= TO DO =
Scan the material below for "branch", then return each line that contains it.
Start of TASK INPUT
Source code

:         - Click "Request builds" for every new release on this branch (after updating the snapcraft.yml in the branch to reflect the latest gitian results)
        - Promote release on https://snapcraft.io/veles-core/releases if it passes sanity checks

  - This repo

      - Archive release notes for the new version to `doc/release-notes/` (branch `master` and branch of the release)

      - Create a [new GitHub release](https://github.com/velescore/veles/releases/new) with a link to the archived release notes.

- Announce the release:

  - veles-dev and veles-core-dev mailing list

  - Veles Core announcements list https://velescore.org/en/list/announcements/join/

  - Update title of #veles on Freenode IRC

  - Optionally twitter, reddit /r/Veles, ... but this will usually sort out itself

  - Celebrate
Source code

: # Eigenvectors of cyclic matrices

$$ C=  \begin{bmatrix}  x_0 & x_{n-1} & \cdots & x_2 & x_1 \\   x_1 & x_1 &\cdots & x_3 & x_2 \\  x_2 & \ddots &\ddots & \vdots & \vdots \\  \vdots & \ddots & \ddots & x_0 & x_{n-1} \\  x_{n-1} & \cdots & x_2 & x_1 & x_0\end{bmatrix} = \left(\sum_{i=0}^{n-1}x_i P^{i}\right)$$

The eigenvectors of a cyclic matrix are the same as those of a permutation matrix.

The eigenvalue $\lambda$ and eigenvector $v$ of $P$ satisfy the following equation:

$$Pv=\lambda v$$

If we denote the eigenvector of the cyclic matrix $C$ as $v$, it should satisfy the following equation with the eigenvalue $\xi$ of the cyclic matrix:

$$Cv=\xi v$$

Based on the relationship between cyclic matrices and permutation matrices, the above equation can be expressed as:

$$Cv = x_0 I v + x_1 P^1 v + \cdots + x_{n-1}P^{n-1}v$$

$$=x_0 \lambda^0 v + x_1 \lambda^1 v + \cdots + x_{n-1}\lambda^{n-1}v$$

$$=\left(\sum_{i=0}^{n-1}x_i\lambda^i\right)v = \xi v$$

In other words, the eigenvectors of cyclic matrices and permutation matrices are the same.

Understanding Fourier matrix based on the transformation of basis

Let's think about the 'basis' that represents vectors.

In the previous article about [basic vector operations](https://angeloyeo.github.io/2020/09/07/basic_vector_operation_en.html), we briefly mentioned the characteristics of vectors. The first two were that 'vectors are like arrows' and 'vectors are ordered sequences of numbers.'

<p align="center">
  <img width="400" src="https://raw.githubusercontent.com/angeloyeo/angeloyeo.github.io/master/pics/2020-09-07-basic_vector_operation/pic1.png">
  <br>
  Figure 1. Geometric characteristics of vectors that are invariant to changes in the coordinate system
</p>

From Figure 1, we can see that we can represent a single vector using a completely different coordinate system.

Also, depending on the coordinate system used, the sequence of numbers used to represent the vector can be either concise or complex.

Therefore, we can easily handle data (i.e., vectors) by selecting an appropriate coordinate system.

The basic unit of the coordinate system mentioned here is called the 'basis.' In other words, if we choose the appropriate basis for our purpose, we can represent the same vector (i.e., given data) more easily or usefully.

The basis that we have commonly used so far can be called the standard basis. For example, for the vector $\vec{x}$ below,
End of TASK INPUT
= YOUR SOLUTION =
:         - Click "Request builds" for every new release on this branch (after updating the snapcraft.yml in the branch to reflect the latest gitian results)
      - Archive release notes for the new version to `doc/release-notes/` (branch `master` and branch of the release)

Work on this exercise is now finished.